TASK:
Please keep to the lines below from the one with "X66675000Y-46605000D03*" through the one with "X66675000Y-53475000D03*", and restate them word for word, ends included.

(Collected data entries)
——————————

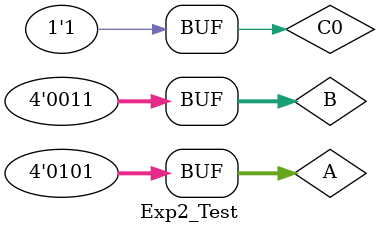
<source format=v>
`timescale 1ns / 1ps


module Exp2_Test;

	// Inputs
	reg [3:0] A;
	reg [3:0] B;
	reg C0;

	// Outputs
	wire [3:0] F;
	wire C4;

	// Instantiate the Unit Under Test (UUT)
	Exp2 uut (
		.F(F), 
		.A(A), 
		.B(B), 
		.C0(C0), 
		.C4(C4)
	);

	initial begin
		// Initialize Inputs
		A = 0;
		B = 0;
		C0 = 0;

		// Wait 100 ns for global reset to finish
		#100;
		A = 4'b0001;
		B = 4'b0111;
		
		#100;
		A = 4'b0011;
		B = 4'b1100;
		
		#100;
		A  = 4'b0111;
		C0 = 1'b1;
		
		#100;
		A = 4'b0101;
		B = 4'b0011;
		C0 = 1'b1;

	end
      
endmodule


</source>
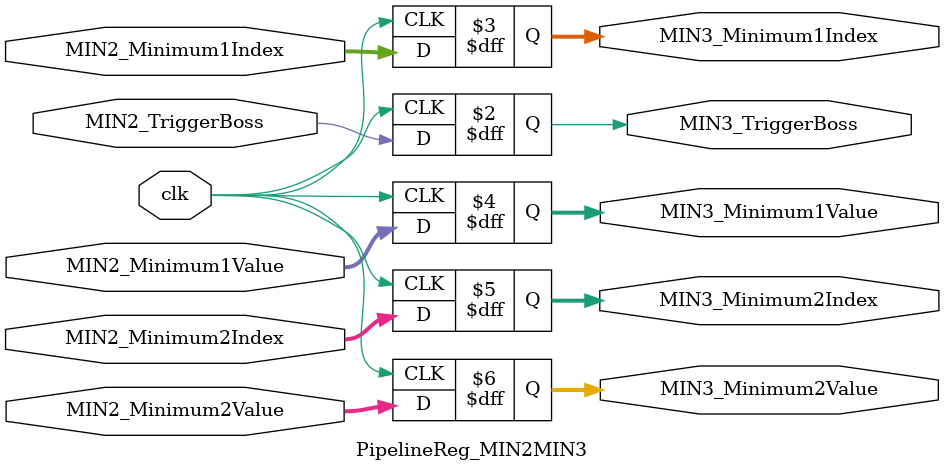
<source format=v>
`timescale 1ns / 1ps

module PipelineReg_MIN2MIN3(
    input clk,
    input MIN2_TriggerBoss,
    input [15:0] MIN2_Minimum1Index,
    input [13:0] MIN2_Minimum1Value,
    input [15:0] MIN2_Minimum2Index,
    input [13:0] MIN2_Minimum2Value,
    output reg MIN3_TriggerBoss,
    output reg [15:0] MIN3_Minimum1Index,
    output reg [13:0] MIN3_Minimum1Value,
    output reg [15:0] MIN3_Minimum2Index,
    output reg [13:0] MIN3_Minimum2Value
);

always @(posedge clk) begin
    MIN3_TriggerBoss <= MIN2_TriggerBoss;
    MIN3_Minimum1Index <= MIN2_Minimum1Index;
    MIN3_Minimum1Value <= MIN2_Minimum1Value;
    MIN3_Minimum2Index <= MIN2_Minimum2Index;
    MIN3_Minimum2Value <= MIN2_Minimum2Value;
end
    

endmodule
</source>
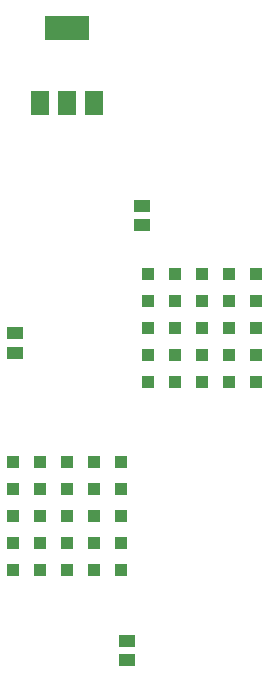
<source format=gbr>
G04 #@! TF.GenerationSoftware,KiCad,Pcbnew,(5.1.5)-3*
G04 #@! TF.CreationDate,2020-02-27T17:39:30-08:00*
G04 #@! TF.ProjectId,MobileCloud,4d6f6269-6c65-4436-9c6f-75642e6b6963,C*
G04 #@! TF.SameCoordinates,Original*
G04 #@! TF.FileFunction,Paste,Top*
G04 #@! TF.FilePolarity,Positive*
%FSLAX46Y46*%
G04 Gerber Fmt 4.6, Leading zero omitted, Abs format (unit mm)*
G04 Created by KiCad (PCBNEW (5.1.5)-3) date 2020-02-27 17:39:30*
%MOMM*%
%LPD*%
G04 APERTURE LIST*
%ADD10R,1.060000X1.060000*%
%ADD11R,1.400000X1.060000*%
%ADD12R,3.800000X2.000000*%
%ADD13R,1.500000X2.000000*%
G04 APERTURE END LIST*
D10*
X59825000Y-60190000D03*
X57535000Y-60190000D03*
X55245000Y-60190000D03*
X52955000Y-60190000D03*
X50665000Y-60190000D03*
X59825000Y-62480000D03*
X57535000Y-62480000D03*
X55245000Y-62480000D03*
X52955000Y-62480000D03*
X50665000Y-62480000D03*
X59825000Y-64770000D03*
X57535000Y-64770000D03*
X55245000Y-64770000D03*
X52955000Y-64770000D03*
X50665000Y-64770000D03*
X59825000Y-67060000D03*
X57535000Y-67060000D03*
X55245000Y-67060000D03*
X52955000Y-67060000D03*
X50665000Y-67060000D03*
X59825000Y-69350000D03*
X57535000Y-69350000D03*
X55245000Y-69350000D03*
X52955000Y-69350000D03*
X50665000Y-69350000D03*
D11*
X50800000Y-50996000D03*
X50800000Y-49334000D03*
X60325000Y-77031000D03*
X60325000Y-75369000D03*
X61595000Y-40201000D03*
X61595000Y-38539000D03*
D10*
X71255000Y-44315000D03*
X68965000Y-44315000D03*
X66675000Y-44315000D03*
X64385000Y-44315000D03*
X62095000Y-44315000D03*
X71255000Y-46605000D03*
X68965000Y-46605000D03*
X66675000Y-46605000D03*
X64385000Y-46605000D03*
X62095000Y-46605000D03*
X71255000Y-48895000D03*
X68965000Y-48895000D03*
X66675000Y-48895000D03*
X64385000Y-48895000D03*
X62095000Y-48895000D03*
X71255000Y-51185000D03*
X68965000Y-51185000D03*
X66675000Y-51185000D03*
X64385000Y-51185000D03*
X62095000Y-51185000D03*
X71255000Y-53475000D03*
X68965000Y-53475000D03*
X66675000Y-53475000D03*
X64385000Y-53475000D03*
X62095000Y-53475000D03*
D12*
X55245000Y-23495000D03*
D13*
X55245000Y-29795000D03*
X57545000Y-29795000D03*
X52945000Y-29795000D03*
M02*

</source>
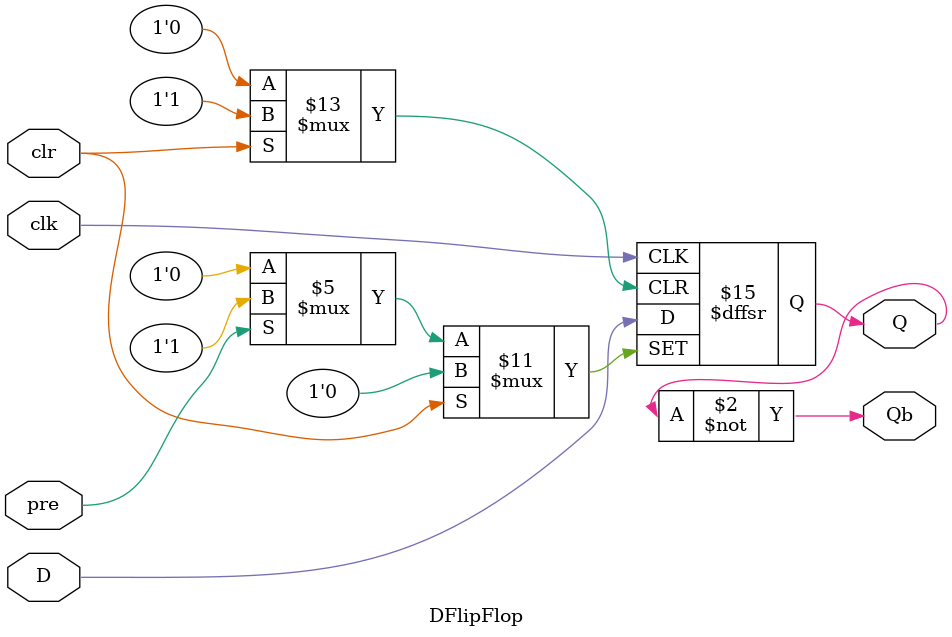
<source format=v>
`timescale 1ns / 1ps


module DFlipFlop(output reg Q, output Qb, input D, clk, clr, pre);
    
    always @(posedge clk or posedge clr or posedge pre)  
        if (clr)  
            Q <= 1'b0;  
        else if (pre)  
            Q <= 1'b1;  
        else  
            Q <= D;  
    assign Qb = ~Q;
    
endmodule



</source>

——————————

COMPLETED EXERCISE:
X66675000Y-46605000D03*
X64385000Y-46605000D03*
X62095000Y-46605000D03*
X71255000Y-48895000D03*
X68965000Y-48895000D03*
X66675000Y-48895000D03*
X64385000Y-48895000D03*
X62095000Y-48895000D03*
X71255000Y-51185000D03*
X68965000Y-51185000D03*
X66675000Y-51185000D03*
X64385000Y-51185000D03*
X62095000Y-51185000D03*
X71255000Y-53475000D03*
X68965000Y-53475000D03*
X66675000Y-53475000D03*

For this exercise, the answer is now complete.